Assurance and traceability of data and operations
Managing and integrating large-scale data as well as performing complex analytics require assurances on the quality of the data and the processing steps performed. We are investigating several, complementary approaches for such assurances.
- Assurances on the sources and transformations of data: Provenance
- Description and Validation of the data formats: Schema
- Models for changing the data and the queries: Transactions/Lifecycle models
From a conceptual point of view, tracing and evaluating has a great amount of similarity with (data) provenance. In collaboration with University of Ghent, we developed a model of information diffusion based on the W3 PROV standard, providing an ontology for provenance at different granularity levels. Using this model, we can combine explicit, fine-grained provenance from diffusion path and content-oriented, coarse-grained provenance from message similarity and create a complementary and more precise view in the diffusion process.
From a technical point of view, computing provenance can be challenging, in particular for data stream systems.
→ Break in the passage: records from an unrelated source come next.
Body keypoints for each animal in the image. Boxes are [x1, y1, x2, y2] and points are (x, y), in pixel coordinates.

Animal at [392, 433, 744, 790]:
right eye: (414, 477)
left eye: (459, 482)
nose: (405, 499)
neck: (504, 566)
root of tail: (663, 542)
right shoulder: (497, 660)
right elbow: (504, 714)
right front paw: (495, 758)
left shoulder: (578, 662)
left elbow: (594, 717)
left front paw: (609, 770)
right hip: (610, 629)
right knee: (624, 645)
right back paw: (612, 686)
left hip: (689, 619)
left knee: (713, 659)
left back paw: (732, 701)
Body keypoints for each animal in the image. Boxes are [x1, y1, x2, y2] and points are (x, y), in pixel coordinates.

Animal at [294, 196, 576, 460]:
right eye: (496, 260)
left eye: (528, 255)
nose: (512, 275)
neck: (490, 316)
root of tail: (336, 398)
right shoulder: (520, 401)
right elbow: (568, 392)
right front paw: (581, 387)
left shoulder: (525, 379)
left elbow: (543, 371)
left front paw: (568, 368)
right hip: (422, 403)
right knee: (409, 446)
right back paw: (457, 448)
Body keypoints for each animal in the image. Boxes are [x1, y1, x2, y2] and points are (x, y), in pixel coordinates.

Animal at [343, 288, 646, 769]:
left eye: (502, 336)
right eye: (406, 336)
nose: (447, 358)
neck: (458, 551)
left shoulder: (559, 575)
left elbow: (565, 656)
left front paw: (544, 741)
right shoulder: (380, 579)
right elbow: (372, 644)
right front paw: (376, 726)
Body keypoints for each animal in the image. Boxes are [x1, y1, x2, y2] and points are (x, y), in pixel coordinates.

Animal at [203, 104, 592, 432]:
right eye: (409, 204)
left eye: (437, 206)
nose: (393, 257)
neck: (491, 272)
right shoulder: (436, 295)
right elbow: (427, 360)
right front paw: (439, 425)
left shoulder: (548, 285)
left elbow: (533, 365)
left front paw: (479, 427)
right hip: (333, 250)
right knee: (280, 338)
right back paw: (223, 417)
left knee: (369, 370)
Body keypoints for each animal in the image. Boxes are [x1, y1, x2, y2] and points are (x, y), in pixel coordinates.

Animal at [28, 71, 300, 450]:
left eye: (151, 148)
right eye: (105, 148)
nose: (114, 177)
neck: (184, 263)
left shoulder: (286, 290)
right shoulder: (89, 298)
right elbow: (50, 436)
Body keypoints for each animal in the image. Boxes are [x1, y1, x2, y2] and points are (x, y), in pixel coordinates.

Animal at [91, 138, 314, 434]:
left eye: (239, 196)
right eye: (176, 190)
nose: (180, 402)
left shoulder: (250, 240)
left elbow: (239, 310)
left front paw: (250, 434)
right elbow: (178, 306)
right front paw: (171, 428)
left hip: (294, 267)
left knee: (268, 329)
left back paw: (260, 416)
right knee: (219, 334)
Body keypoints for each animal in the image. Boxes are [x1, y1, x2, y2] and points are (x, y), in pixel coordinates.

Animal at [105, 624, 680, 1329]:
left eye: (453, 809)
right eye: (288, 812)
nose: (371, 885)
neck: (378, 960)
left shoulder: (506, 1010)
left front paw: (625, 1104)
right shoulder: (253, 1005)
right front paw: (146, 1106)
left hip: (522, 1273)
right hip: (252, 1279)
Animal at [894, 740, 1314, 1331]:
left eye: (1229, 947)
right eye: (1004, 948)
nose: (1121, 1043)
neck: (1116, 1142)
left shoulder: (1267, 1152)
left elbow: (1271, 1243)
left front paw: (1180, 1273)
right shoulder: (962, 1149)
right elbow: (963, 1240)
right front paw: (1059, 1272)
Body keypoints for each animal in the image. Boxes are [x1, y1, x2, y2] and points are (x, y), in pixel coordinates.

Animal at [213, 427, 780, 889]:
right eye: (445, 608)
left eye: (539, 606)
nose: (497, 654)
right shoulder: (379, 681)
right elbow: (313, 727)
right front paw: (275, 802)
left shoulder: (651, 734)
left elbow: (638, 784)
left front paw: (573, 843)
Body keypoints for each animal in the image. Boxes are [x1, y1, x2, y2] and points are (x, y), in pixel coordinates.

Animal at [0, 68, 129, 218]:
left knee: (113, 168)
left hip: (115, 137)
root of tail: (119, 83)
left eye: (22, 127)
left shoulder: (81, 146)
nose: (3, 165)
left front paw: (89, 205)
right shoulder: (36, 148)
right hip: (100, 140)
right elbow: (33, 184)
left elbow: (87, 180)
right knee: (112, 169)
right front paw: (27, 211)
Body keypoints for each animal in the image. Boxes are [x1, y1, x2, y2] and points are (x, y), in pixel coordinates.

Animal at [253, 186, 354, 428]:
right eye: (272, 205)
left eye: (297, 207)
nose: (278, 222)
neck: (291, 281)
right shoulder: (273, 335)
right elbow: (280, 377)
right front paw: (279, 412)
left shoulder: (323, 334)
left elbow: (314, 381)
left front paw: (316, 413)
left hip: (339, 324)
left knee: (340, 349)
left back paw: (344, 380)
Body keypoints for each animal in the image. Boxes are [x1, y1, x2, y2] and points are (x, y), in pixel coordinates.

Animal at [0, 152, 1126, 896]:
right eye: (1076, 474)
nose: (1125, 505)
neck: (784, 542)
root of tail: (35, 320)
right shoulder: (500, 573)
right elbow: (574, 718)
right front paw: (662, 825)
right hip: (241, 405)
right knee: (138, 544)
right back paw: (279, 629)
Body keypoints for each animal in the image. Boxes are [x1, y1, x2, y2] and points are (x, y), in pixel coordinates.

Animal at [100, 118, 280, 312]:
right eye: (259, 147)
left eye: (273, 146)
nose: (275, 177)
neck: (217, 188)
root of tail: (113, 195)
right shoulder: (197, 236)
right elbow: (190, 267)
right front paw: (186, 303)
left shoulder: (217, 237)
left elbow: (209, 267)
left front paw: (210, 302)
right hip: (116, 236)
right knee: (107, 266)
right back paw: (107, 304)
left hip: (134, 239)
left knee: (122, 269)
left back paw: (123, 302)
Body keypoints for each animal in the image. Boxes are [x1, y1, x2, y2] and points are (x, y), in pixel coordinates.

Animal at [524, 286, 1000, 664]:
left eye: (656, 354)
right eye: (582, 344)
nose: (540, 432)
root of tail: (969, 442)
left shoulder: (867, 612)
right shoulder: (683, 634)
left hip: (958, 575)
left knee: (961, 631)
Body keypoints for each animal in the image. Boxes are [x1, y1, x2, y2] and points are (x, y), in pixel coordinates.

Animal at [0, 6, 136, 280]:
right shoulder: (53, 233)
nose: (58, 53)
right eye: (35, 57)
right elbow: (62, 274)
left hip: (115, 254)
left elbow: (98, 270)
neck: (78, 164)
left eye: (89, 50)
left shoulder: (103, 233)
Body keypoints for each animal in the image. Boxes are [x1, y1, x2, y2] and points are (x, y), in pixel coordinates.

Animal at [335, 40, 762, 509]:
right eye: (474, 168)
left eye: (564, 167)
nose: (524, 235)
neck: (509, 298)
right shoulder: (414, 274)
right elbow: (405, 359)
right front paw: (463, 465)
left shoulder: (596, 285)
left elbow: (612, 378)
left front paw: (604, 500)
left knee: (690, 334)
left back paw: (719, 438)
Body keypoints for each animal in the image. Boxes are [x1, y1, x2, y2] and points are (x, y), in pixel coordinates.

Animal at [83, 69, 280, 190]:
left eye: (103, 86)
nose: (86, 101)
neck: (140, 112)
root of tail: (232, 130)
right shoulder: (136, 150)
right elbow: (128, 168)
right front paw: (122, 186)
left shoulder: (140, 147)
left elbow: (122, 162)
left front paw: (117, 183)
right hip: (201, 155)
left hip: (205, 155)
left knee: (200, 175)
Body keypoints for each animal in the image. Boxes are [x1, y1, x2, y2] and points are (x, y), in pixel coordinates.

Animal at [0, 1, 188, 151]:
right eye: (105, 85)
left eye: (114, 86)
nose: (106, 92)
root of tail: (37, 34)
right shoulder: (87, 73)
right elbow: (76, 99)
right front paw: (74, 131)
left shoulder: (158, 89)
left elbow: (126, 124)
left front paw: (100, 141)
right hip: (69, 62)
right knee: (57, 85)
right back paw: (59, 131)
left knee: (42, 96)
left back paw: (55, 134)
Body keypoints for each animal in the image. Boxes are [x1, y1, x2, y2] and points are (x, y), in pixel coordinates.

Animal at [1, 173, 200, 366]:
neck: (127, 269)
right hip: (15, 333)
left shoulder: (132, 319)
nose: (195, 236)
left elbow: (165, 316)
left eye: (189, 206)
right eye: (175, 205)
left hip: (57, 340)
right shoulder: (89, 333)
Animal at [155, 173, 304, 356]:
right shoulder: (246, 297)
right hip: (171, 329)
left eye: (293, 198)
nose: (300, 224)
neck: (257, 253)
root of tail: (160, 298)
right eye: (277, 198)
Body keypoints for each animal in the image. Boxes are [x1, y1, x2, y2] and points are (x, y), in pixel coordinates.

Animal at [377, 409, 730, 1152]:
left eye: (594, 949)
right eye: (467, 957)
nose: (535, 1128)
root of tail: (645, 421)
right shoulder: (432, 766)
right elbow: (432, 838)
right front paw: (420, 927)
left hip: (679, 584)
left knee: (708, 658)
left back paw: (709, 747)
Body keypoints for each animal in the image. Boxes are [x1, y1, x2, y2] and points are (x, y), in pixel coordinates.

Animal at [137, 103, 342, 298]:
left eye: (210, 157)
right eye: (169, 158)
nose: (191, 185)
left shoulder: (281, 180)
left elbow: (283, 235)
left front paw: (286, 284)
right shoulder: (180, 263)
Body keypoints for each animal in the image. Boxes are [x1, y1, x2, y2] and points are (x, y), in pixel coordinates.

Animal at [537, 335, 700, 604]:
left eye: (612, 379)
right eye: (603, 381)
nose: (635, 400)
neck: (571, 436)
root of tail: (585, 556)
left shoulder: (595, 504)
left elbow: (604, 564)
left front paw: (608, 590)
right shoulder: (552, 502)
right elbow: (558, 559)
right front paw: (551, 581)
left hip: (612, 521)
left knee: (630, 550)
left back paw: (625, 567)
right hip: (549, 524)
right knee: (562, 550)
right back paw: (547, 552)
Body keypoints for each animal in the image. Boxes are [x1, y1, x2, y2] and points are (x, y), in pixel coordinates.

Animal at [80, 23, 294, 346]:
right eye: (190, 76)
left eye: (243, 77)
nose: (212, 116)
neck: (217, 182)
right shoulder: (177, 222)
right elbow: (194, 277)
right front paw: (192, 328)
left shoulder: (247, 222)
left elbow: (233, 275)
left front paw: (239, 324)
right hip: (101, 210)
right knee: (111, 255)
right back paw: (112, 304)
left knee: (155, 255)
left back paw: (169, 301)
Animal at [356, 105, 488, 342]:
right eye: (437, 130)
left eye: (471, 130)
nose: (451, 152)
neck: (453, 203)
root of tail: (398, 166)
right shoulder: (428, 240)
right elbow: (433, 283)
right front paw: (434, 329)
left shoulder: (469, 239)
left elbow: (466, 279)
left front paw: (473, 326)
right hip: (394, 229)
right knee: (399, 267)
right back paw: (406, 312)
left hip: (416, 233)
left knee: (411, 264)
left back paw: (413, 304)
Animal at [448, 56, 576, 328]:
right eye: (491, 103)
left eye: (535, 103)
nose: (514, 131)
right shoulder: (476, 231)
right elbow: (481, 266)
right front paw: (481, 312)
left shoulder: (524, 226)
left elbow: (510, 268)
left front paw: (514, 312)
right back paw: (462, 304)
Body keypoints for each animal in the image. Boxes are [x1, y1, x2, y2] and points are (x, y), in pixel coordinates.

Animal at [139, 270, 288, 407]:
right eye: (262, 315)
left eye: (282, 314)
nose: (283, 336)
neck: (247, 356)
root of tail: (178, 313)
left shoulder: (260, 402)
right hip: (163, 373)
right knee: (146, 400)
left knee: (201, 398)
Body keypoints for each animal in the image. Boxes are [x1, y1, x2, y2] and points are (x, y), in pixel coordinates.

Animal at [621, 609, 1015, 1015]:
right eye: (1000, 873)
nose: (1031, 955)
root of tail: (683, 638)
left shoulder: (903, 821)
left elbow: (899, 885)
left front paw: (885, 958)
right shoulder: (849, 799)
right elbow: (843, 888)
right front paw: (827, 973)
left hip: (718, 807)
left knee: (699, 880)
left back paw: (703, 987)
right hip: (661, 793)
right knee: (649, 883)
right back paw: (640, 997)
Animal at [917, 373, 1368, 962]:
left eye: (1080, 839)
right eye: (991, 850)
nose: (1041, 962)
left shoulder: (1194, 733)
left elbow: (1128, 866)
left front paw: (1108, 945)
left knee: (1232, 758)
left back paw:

We developed an approach that is based on operator instrumentation that combines high accuracy with moderate runtime overhead.
Describing data utilizing Schema information allows validation of input data, optimization of queries as well as data storage and simplification/support when formulating queries. While schema as central part of the relational model, other data models do not offer a similar level of data description. We developed a schema for data streams and proposal for RDF constraints; in both cases, we showed how validity can be checked efficiently and how the descriptions can be used for optimizations.